▸ REQUIREMENT 1
Answer these questions from the passage on adverse effects of medical treatment (AEMT):
(a) What kind of records does the GBD approach use that have shown varying reliability in identifying medical harm?
(b) How many underlying causes does the GBD study's classification system assign to each death?
(c) Which ICD-10 code is given for nosocomial infections?
▸ REQUIREMENT 2
Resume the passage on adverse effects of medical treatment (AEMT), starting after its last sentence.

So what we can say from these data are that (1) AEMTs are not uncommon; (2) the vast majority of AEMTs that occur in patients who die aren’t the primary cause of death; (3) only a relatively small fraction of AEMTs are due to misadventure or medical error; and (4) population-adjusted AEMT rates have been slowly decreasing. The study is not bulletproof, of course. No study is. For instance, the GBD approach uses ICD-coded death certificates, which have shown varying degrees of reliability in identifying medical harm. In addition, it is probable that a significant number of deaths involving AEMT are not captured because of incomplete reporting. There are also issues with GBD methodology that might not accurately capture every AEMT:
…the GBD study’s cause classification system that assigns each death to only a single underlying cause means that some events associated with AEMT may be grouped elsewhere. Such groupings are dependent on which ICD code was assigned as the underlying cause. For example, adverse drug events from prescribed opioids leading to death would likely be assigned to the GBD study’s cause of “opioid abuse” (ICD-10 code, F11) or “accidental poisoning” (ICD-10 code, T40) based on the mechanism of death, whereas they are included with medical harm in many other studies based on the association with a prescription. Somewhat analogously, nosocomial infections (ICD-10 code, Y95) are often coassigned with a pathogen or type of infection when responsible for a death, and, because Y95 does not end up as the single underlying cause on such death certificates, they are not classified in the GBD study as AEMT.

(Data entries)
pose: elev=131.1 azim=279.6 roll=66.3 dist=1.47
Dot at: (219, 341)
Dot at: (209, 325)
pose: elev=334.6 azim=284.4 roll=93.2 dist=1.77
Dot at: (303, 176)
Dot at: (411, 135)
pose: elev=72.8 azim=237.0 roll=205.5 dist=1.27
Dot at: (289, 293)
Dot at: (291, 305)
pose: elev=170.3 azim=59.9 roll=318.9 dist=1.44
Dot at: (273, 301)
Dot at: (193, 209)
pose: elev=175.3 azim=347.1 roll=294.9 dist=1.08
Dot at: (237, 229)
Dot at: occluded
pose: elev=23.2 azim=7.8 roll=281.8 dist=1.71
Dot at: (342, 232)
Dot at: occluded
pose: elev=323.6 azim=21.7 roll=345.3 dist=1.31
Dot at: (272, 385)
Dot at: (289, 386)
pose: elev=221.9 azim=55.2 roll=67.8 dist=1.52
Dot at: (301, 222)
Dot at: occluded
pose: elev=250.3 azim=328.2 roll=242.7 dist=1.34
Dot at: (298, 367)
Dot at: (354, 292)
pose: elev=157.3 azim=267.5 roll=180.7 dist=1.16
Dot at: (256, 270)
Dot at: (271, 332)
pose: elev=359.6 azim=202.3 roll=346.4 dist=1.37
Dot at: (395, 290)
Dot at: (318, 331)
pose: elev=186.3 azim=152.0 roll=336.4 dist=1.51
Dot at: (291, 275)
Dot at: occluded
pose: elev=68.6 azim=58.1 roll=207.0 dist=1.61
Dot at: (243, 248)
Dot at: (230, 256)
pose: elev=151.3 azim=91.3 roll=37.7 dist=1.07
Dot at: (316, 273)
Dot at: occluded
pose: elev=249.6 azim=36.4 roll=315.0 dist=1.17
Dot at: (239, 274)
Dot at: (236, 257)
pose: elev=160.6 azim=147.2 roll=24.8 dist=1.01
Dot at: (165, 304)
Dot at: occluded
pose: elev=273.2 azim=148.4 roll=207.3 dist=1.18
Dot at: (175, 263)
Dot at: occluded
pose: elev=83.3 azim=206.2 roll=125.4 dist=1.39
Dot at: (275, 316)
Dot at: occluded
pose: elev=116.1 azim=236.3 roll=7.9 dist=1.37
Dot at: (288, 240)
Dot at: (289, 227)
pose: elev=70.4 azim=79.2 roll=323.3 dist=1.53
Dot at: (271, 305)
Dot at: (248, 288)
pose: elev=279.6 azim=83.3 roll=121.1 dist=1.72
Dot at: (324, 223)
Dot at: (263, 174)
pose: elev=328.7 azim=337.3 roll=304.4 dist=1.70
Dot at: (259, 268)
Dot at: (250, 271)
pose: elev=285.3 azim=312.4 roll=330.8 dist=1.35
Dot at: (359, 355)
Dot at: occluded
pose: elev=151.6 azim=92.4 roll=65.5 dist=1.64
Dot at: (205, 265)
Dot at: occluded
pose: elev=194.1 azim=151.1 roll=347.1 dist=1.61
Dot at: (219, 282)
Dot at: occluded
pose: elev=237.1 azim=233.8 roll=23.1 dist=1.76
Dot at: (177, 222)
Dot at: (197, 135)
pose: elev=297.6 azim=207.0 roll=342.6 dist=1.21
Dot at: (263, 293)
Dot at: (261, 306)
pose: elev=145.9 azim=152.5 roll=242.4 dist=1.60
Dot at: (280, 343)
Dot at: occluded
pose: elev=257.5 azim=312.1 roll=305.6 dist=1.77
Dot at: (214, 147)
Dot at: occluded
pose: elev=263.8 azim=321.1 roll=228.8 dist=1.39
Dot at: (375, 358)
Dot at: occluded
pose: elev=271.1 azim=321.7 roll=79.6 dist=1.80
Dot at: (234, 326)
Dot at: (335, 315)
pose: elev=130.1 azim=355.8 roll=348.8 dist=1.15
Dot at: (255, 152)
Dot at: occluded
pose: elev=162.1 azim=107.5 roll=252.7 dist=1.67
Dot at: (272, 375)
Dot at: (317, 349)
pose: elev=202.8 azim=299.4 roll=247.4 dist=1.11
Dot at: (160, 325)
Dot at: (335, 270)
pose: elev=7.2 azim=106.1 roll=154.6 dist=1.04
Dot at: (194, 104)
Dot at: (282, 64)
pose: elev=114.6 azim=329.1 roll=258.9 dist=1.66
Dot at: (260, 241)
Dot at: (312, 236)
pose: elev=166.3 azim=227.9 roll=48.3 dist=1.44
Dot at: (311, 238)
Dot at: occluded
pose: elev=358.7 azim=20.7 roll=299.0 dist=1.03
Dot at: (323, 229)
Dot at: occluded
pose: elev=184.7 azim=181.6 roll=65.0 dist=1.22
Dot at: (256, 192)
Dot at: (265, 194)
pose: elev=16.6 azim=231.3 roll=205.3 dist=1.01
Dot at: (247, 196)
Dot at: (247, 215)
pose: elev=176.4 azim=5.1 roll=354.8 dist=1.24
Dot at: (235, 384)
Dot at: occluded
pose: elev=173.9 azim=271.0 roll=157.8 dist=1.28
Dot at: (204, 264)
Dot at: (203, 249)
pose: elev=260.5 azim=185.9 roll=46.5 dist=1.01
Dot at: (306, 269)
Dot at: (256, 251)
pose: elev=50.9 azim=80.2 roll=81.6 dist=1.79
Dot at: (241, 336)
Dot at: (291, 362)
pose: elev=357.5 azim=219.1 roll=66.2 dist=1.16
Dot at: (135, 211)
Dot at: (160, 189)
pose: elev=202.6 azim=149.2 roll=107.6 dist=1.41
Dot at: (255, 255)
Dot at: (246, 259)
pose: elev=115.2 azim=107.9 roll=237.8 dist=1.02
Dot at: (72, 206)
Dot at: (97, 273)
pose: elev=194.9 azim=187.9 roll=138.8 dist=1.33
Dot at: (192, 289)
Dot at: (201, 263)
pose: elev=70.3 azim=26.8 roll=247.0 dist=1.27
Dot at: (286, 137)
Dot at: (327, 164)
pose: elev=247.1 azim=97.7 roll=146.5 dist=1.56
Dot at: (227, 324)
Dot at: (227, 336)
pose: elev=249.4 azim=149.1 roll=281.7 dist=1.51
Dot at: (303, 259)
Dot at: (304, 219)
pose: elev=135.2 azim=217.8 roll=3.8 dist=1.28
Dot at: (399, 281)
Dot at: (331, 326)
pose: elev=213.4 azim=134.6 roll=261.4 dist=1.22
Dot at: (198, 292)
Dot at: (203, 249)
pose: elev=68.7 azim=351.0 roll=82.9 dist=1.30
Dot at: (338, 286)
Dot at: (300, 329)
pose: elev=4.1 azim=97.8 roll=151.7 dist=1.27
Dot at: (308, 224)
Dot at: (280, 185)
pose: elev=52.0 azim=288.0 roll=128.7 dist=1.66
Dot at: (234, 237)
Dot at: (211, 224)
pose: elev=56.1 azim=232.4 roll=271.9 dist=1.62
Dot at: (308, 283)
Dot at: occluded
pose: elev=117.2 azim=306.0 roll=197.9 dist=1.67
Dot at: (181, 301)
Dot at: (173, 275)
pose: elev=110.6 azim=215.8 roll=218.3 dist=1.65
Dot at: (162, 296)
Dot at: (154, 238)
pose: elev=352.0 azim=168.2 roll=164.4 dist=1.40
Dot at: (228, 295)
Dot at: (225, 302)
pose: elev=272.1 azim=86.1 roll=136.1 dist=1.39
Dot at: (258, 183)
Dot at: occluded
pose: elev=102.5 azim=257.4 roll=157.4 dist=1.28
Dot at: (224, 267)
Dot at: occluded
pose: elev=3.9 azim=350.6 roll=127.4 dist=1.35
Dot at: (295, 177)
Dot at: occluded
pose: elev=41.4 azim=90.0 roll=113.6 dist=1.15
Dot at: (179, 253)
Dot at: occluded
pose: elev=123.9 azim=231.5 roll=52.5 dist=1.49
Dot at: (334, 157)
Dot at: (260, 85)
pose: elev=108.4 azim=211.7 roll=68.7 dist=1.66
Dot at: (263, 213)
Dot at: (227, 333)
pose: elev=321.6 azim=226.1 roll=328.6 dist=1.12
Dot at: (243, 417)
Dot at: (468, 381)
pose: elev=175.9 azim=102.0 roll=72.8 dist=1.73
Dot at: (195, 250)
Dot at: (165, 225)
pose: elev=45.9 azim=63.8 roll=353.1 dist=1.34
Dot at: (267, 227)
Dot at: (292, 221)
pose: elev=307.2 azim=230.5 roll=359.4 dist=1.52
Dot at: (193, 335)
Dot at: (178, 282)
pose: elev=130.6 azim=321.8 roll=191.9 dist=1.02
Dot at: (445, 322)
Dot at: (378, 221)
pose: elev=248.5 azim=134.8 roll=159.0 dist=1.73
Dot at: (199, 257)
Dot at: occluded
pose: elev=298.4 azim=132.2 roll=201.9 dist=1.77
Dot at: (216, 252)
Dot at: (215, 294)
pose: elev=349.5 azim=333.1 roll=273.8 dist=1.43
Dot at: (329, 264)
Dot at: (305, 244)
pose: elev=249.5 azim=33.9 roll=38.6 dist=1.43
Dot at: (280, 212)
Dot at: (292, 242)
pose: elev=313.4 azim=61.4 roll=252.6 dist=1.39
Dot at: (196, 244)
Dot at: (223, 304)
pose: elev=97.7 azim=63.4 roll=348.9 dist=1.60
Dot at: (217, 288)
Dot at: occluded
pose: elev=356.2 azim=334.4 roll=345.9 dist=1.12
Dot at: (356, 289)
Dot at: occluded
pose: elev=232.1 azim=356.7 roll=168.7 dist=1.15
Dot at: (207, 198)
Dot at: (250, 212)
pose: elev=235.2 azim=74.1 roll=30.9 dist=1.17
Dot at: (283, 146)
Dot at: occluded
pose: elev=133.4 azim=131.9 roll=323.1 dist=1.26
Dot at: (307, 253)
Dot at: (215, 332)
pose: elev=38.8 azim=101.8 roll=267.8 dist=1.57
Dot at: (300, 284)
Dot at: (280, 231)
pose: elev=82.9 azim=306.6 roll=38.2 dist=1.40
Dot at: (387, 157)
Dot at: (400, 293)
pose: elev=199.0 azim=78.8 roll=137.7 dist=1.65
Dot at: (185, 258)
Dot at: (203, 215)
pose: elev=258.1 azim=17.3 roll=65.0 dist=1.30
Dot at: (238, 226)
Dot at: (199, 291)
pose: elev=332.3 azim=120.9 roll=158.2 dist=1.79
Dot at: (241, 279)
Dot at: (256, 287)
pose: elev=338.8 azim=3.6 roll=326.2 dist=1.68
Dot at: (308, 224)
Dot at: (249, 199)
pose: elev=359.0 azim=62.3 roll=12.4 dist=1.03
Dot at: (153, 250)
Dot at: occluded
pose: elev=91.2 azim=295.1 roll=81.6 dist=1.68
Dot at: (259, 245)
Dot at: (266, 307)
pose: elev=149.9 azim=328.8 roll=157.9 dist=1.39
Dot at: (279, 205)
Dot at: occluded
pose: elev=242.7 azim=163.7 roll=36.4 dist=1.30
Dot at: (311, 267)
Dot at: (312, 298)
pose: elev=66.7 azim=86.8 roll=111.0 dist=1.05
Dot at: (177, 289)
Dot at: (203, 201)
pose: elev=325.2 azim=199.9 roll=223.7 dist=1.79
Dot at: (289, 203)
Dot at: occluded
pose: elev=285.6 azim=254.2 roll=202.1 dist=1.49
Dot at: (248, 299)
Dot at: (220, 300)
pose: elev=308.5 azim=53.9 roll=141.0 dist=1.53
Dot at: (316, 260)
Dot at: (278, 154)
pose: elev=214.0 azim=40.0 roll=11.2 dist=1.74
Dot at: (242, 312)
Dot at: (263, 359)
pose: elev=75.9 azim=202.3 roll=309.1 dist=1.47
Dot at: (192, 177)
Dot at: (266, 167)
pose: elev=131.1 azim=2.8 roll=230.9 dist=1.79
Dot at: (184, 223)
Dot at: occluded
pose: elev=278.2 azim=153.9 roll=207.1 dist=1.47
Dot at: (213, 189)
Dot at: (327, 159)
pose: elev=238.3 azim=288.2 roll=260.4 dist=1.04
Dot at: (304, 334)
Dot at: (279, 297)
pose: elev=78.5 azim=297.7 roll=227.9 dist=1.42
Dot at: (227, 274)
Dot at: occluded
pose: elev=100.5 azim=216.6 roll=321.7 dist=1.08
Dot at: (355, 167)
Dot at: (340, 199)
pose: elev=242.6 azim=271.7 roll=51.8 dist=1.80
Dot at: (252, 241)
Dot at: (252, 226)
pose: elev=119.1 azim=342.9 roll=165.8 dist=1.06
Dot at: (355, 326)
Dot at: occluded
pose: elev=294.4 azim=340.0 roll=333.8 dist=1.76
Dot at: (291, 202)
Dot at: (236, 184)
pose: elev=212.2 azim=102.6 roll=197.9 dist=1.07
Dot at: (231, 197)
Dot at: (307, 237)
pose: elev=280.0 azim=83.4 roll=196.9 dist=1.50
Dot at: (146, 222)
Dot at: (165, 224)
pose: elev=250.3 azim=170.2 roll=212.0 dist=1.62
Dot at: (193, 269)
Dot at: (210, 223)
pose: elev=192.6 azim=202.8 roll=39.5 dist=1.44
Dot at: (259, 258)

▸ ANSWER AREA 1
(a) ICD-coded death certificates.
(b) Only a single underlying cause.
(c) Y95.

▸ ANSWER AREA 2
So let’s say that this study’s estimates of how many people die from AEMTs and, in particular, from medical misadventure, are better estimates than the “third leading cause of death” studies. (I happen to think that it is, even if it might have somewhat underestimated AEMTs.) Does that mean there’s no problem? Of course not, one death from medical error is too many. Roughly 5,200 deaths a year from AEMT and 108,000 deaths in which an AEMT was contributory are too many. However, we do no one other than quacks any favors by grossly exaggerating the scope of the problem, and several lines of evidence show that deaths due to AEMTs are decreasing modestly, not skyrocketing, as the “death by medicine” crowd would have you believe. We can do better. We should do better. We won’t do better by spreading myths that medical errors are the third leading cause of death.